ただ……、相手はネルだ。いつも穏やかで優しく、どこか悲しげな顔は絶対に忘れることが出来ない。しかし、好きな男の子の声も届かぬくらい、絶望し決意したネルは、今や人類の敵だ。白い翼を生やした化物を操り、世界中を蹂躙している。しかもその何処にも、ネルの心が見えないことが、ルウにとっては恐ろしいことだった。
せめて、ネルをとめることが出来たなら。それが出来るのは、アルサスだけだと思っていた。
「だって、アルサスはネルお姉ちゃんが好きで、ネルお姉ちゃんはアルサスのことが好きなんだ……」
呟いたルウは、その言葉が夜風にのって、カシオッペイアの方角に飛んでいくの目で追いかけた。ふと、その視線に、きらりと光るものが見える。流れ星? いや、違う。一瞬だけ光ったあと、それが、白い翼の群れであることに気づいた。

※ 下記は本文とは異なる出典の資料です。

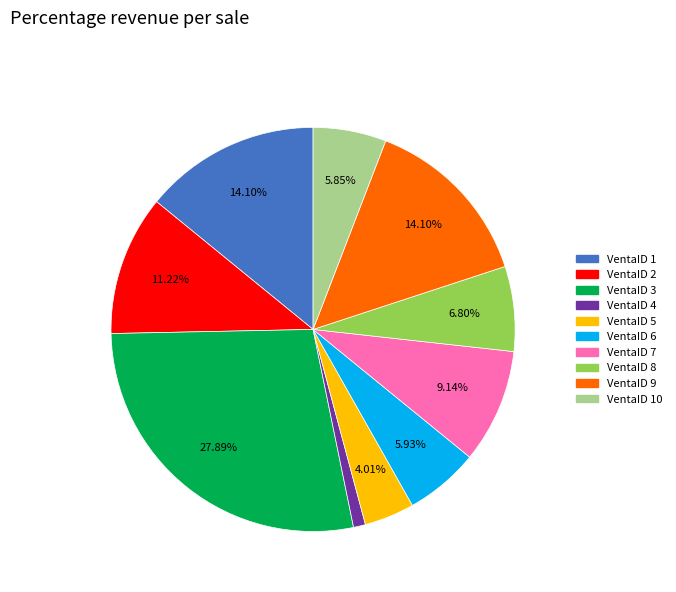

Is there a majority slice in this chart?

No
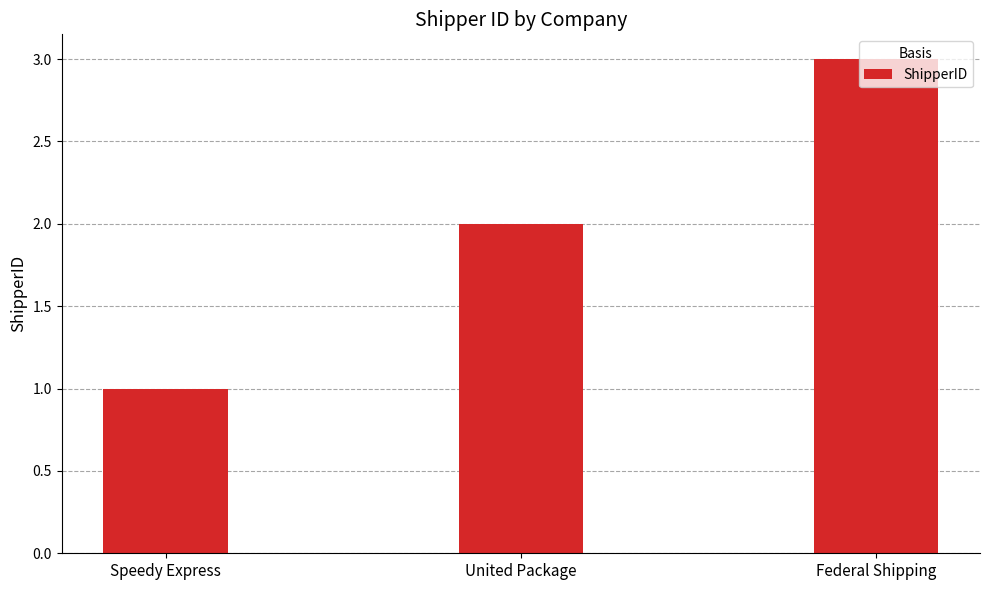

How many values are between 1 and 3?

3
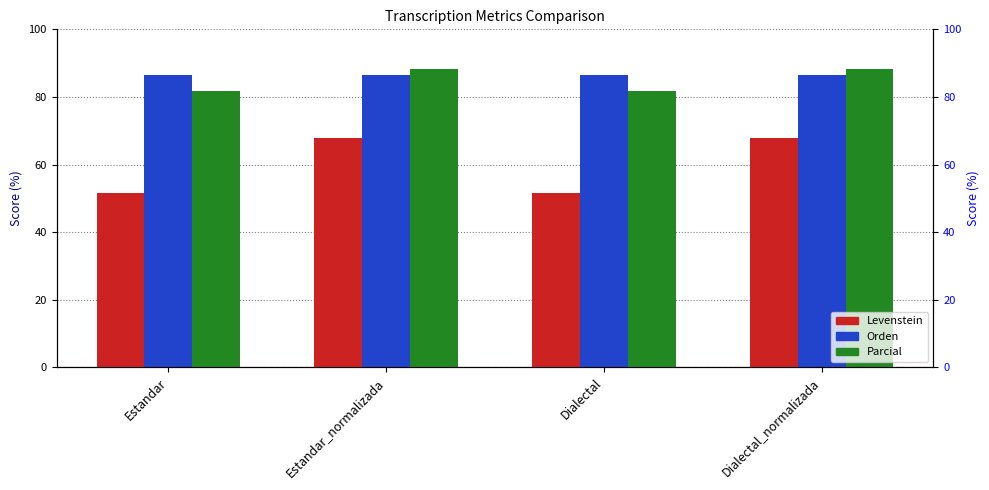

At how many categories does at least one series exceed 84?

4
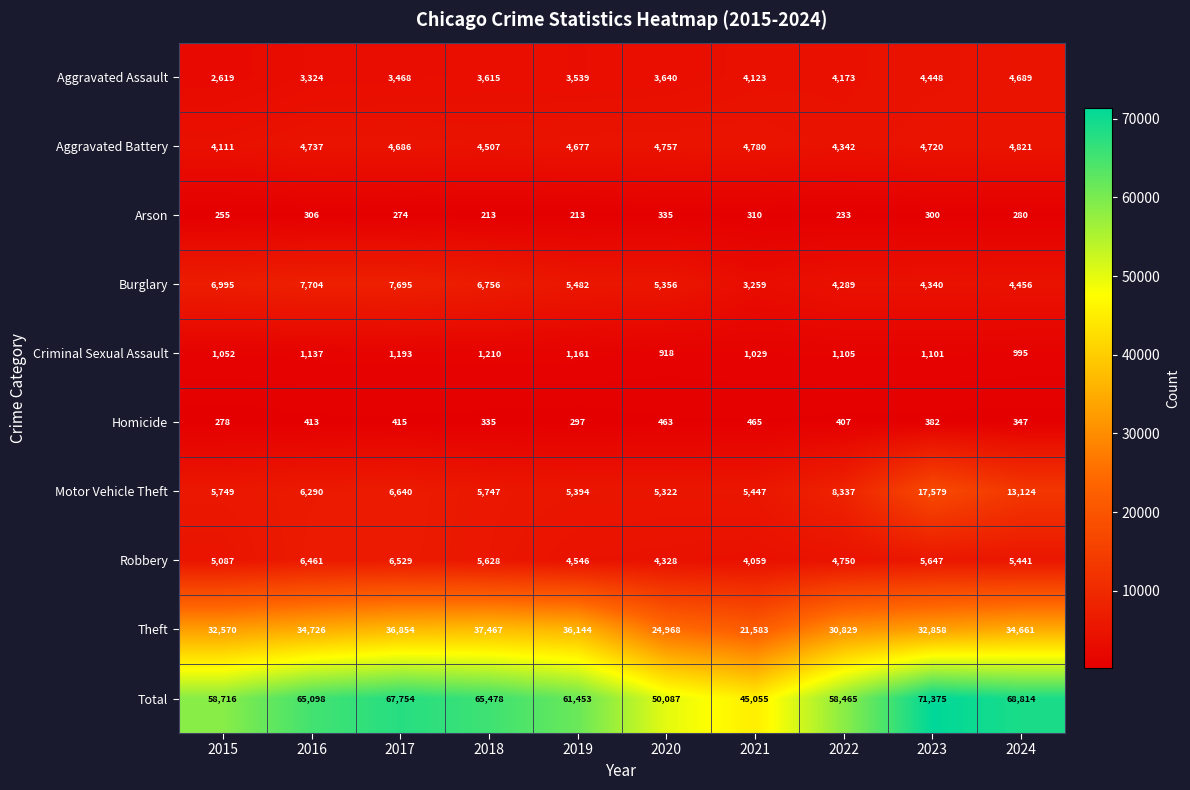

What is the average value of the Arson series?

272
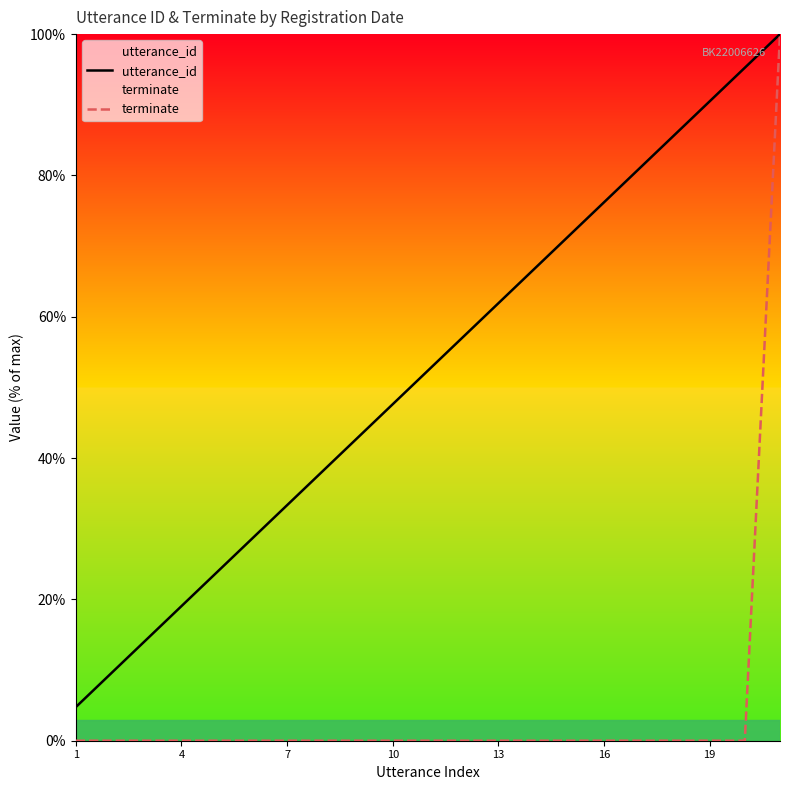

What is the approximate value of utterance_id at 13?

61.9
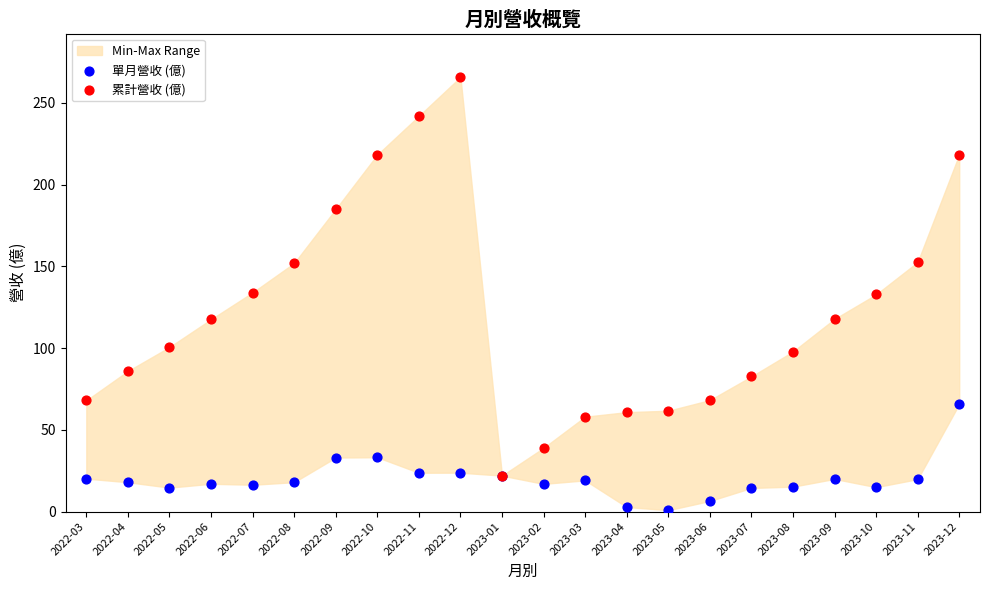

Which series reaches the maximum Y coordinate?

累計營收 (億)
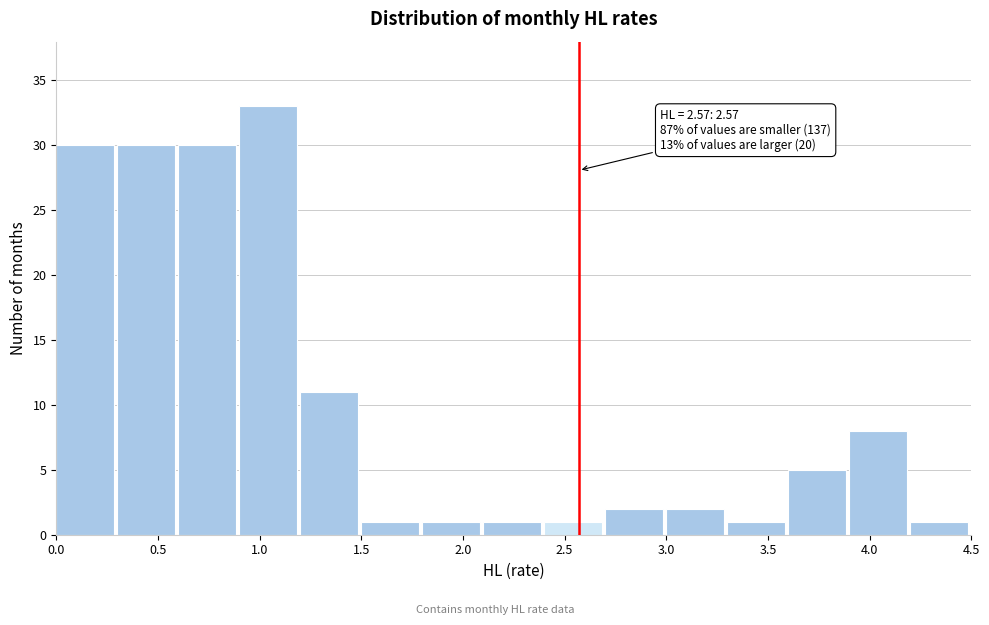

Which range on the x-axis has the tallest bar?

0.9 to 1.2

こんな夜更けに鳥は飛ばない。エイゲルだって、夜は飛ばない。あれは……。
「みんな、あそこっ! 『翼ある人』だっ!」
ルウは反射的に振り返って、騎士たちに声を掛けた。騎士たちは、ルウの指先を追う。夜空に見える無数の白い翼。それは、紛れもなく、「翼ある人」の大群だった。
「敵襲ーっ! 敵襲ーっ! 全軍、配置に付けっ!」
見張りの騎士が角笛を吹き鳴らす。その音は次々と、伝令役の兵士につたわり、瞬く間にルートニア要塞全体を幾重にも包み込んだ。